Speaker: Tanniemola B. Liverpool
Abstract: I will discuss some recent work looking quantitatively at the process of wound healing using ideas from thermodynamics, continuum and statistical mechanics. Wound healing is a highly conserved process required for survival of an animal after tissue damage. The wound repair process is not only of great interest in its own right but is also a laboratory to study complex tissue dynamics and regeneration.
Many wounds involve damage to an epithelial (barrier) tissue (like skin) that separates different regions of the body of a living organism. I will describe some recent work on studying wound healing in two dimensional epithelial tissues of a fruit fly pupal wing. This epithelium was chosen because it is transparent and accessible to sophisticated imaging techniques. We use live confocal time-lapse microscopy to follow the behaviour of cells in a tissue before and after wounding.
I will focus on three cell-behaviours that are generally accepted to contribute to wound re-epithelialisation: cell shape deformation, cell division, and cell migration.
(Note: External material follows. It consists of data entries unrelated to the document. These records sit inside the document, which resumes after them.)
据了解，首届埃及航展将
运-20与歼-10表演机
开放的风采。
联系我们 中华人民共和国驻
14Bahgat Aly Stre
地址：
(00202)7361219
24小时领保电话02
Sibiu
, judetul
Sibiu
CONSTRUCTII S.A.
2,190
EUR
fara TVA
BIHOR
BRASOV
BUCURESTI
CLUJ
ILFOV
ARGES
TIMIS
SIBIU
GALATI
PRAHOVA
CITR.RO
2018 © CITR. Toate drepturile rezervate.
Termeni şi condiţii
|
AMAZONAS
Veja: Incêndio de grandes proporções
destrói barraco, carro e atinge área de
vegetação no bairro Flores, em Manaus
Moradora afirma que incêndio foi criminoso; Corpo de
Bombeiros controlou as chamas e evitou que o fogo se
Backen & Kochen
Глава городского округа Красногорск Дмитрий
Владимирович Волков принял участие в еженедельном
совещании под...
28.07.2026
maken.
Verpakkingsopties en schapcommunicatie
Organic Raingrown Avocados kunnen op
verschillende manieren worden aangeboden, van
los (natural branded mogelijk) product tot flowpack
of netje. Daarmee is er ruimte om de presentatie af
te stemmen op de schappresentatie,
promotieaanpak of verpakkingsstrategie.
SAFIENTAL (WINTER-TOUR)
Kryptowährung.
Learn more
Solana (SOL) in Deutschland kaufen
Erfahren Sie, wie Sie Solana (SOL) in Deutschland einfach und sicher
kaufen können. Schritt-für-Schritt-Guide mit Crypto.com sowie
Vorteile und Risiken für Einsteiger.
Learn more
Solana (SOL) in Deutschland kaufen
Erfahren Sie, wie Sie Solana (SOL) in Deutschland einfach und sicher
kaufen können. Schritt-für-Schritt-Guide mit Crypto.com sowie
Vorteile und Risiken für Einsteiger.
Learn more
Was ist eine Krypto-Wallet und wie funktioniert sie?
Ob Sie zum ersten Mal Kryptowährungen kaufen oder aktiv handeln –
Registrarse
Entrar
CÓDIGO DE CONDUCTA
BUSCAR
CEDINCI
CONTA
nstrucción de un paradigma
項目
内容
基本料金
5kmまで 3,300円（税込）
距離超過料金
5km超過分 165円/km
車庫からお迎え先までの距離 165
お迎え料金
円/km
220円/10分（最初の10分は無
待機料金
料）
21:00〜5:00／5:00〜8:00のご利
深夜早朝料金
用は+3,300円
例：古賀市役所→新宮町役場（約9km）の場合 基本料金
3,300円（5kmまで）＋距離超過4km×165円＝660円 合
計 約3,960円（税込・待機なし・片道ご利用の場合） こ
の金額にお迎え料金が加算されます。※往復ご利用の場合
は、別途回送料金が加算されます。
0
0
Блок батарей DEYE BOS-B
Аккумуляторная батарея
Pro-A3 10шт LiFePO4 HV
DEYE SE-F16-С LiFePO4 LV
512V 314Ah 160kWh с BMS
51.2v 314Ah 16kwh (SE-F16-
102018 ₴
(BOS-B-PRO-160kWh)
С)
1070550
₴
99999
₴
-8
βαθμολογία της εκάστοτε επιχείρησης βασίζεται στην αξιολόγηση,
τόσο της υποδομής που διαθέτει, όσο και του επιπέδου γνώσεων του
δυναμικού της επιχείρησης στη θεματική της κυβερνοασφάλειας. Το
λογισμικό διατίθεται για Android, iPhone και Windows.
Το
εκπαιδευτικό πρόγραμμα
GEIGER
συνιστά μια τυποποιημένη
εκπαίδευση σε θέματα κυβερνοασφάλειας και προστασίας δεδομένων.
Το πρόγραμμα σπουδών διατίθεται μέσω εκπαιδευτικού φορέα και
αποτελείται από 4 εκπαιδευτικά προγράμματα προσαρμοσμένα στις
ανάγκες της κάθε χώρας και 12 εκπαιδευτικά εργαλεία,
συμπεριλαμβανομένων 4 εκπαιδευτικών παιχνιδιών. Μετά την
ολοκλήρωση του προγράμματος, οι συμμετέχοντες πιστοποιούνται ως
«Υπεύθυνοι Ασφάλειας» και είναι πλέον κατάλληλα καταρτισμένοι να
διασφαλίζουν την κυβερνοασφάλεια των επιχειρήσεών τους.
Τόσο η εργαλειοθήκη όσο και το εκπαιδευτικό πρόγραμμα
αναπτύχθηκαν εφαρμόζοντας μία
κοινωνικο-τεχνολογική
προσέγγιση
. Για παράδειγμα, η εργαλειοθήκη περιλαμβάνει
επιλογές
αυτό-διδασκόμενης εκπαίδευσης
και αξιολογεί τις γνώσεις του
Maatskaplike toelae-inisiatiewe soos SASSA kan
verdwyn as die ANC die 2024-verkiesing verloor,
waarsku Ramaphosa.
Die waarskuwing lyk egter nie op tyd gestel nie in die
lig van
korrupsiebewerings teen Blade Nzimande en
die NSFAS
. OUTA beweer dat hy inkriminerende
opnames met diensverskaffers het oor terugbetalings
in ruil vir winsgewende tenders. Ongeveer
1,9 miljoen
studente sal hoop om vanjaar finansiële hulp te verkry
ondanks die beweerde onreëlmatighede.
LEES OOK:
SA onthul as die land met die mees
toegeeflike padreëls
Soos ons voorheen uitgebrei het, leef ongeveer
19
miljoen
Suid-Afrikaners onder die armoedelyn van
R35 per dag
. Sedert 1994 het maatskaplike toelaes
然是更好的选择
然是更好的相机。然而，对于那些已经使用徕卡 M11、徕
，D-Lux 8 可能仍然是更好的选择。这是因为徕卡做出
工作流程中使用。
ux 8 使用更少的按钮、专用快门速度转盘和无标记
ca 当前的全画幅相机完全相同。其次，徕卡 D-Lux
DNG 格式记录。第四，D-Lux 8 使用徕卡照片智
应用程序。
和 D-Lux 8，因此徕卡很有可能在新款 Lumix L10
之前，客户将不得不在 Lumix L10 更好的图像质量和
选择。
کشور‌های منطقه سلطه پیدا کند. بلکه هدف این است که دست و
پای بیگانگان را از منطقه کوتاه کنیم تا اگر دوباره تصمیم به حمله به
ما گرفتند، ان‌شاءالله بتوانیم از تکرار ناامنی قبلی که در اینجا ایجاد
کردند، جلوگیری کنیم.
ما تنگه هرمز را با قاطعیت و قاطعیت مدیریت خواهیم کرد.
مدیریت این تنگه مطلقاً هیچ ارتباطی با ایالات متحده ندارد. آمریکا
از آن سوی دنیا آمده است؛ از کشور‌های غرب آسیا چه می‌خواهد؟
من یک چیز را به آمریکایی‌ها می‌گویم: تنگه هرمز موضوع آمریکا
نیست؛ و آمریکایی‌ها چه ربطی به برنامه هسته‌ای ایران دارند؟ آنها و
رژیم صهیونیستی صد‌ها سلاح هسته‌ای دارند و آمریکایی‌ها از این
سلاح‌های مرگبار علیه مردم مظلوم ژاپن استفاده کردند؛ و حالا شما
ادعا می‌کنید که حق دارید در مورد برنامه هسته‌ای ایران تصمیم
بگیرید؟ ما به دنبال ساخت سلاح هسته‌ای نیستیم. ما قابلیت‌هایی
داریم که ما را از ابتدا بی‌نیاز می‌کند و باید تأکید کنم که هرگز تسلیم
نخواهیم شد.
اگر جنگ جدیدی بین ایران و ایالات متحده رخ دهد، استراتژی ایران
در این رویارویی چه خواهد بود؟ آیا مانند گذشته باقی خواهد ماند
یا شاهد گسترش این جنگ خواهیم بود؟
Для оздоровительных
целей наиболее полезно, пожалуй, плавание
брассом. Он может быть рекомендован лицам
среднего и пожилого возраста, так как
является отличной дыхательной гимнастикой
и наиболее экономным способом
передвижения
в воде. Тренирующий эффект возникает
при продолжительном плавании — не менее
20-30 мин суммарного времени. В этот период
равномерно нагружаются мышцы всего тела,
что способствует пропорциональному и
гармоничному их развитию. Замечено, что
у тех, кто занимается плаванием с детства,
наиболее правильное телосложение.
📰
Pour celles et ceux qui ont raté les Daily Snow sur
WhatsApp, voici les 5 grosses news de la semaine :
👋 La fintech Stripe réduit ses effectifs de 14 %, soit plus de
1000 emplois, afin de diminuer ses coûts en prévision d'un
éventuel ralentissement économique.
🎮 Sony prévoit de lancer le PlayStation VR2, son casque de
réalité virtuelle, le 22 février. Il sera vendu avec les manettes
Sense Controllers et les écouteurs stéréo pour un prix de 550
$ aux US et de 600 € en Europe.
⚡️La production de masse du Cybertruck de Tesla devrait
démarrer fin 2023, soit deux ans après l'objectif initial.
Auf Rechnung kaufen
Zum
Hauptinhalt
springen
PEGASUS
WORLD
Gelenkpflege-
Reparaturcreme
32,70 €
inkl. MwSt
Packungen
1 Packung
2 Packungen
I will describe how we are beginning to use a combination of mathematics, physics and biology to disentangle some of the organising principles behind the complex orchestrated dynamics that lead to wound healing.
Speaker: Joshua Bull
Title: From imaging to interactions: spatial methods for parameterising agent-based models
Abstract: Spatial proteomics and transcriptomics technologies can now capture tissue architecture in unprecedented detail, but extracting biological insight from these images demands robust quantitative methods. In this talk, we show how spatial analysis can be used to link biological imaging with agent‑based mechanistic models. We introduce MuSpAn (https://docs.muspan.co.uk/), a framework for multiscale spatial data analysis that uses mathematical and statistical tools to quantify cellular organisation and interaction. Applying MuSpAn to both images and simulations enables direct, statistically grounded comparison between model predictions and observed tissue structure, even when stochasticity affects cell positions. We demonstrate this by analysing the development of tertiary lymphoid structures in colorectal cancer, through both static imaging and dynamic modelling.